Marcher sur un fil de fer

Dans de telles situations, ses voisins se plaignent du bruit et disent avoir peur de lui. Quand cela se produit, afin de les rassurer, de façon à ce que tout se calme et que Georges ne soit pas expulsé, Mario va les rencontrer ainsi que le propriétaire. Habituellement, ces interventions portent fruits, mais la situation demeure toujours fragile. C’est comme marcher sur un fil de fer selon Mario.

Certains jours où il va un peu mieux, Georges sort prendre un café dans un restaurant pas loin de chez lui. Même s’il ne fait rien de dérangeant, qu’il ne parle à personne, juste à son allure un peu négligée, de gars-qui- a-passé- la-nuit-sur-la-corde-à- linge, à son air bizarre aux dires de certains clients, sa présence finit presque toujours par susciter des réactions de crainte et de rejet. Ayant été vu à cet endroit à quelques occasions avec son protégé, Mario est parfois interpellé par le propriétaire ou une employée dans le but de se faire rassurer. Habituellement, ces personnes collaborent très bien avec lui, jusqu’à devenir-même des aidants à leur tour.

La nature à la rescousse

À de rares occasions, c’est en pleine nature que Georges et Mario vont se promener. Lors de ces balades, pour un court temps, la personnalité de notre ami se transforme, il devient plus calme, détendu, accepte de converser un peu. Lors d’un pique-nique au bord de l’eau, c’est avec émotion que Mario entendit ces simples paroles : « Tu peux pas t’imaginer comment je suis bien avec toi ici, aujourd’hui ». Un petit miracle pour Mario, ces éclats de lumière qui se présentent parfois, sans préavis.

Un matin, quand Mario se présenta chez Georges, ce dernier l’attendait avec son sac à dos, prêt à partir pour de bon. Il ne voulait plus demeurer dans son logement, il disait en avoir assez d’avoir peur, de se faire battre la nuit, de risquer d’être envahi par des êtres étranges.
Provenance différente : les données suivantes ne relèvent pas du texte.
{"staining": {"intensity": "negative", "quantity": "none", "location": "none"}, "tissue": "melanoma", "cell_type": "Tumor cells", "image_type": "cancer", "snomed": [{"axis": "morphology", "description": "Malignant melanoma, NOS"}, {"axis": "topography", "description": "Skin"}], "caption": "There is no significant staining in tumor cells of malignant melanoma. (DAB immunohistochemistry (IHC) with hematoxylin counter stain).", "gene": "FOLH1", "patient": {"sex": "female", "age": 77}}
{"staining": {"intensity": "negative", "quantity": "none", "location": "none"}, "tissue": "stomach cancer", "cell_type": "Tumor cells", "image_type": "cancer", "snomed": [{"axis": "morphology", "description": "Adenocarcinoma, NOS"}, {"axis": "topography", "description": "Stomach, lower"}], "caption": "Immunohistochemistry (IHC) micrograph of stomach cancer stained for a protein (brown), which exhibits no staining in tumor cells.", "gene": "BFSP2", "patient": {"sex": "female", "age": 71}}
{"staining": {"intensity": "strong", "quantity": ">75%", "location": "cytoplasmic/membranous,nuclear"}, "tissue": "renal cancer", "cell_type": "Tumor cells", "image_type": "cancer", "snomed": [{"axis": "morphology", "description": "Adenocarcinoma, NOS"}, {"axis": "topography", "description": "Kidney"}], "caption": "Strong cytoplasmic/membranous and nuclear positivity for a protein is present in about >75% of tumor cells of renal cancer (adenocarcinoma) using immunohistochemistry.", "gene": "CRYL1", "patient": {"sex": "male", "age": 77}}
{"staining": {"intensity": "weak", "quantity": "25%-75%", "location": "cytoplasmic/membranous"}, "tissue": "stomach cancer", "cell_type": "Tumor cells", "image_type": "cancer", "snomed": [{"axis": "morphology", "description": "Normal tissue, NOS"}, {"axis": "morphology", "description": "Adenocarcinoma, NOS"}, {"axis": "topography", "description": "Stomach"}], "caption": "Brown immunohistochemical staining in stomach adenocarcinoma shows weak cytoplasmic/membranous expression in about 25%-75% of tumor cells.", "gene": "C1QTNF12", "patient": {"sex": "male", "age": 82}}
Par ces propos qui étaient ni plus ni moins qu’un appel à l’aide, Mario comprenait que rien n’allait plus avec son ami.

Depuis quelque temps maintenant, Georges vit dans un foyer de groupe, pas très loin de là où il demeurait avant d’aller faire un court séjour à l’hôpital. Dans cette ressource, les résidents vivent comme en famille où, sous la supervision d’un intervenant, chacun est appelé à accomplir ses tâches pour le bon fonctionnement de la maison.

Georges semble bien se plaire dans cette formule de vie, il est un peu plus souriant, converse à l’occasion avec ses compagnons même s’il dit se méfier de quelques-uns pour des raisons qu’il a de la difficulté à expliquer. Mario continue de le visiter régulièrement et ne manque pas de remarquer qu’un certain calme s’est installé dans le quotidien de son ami.

Aujourd’hui, Ils s’en vont tous les deux dîner autour d’un bon feu de camp, au bord d’un cours d’eau. C’est l’activité préférée de Georges. On annonce même une journée radieuse…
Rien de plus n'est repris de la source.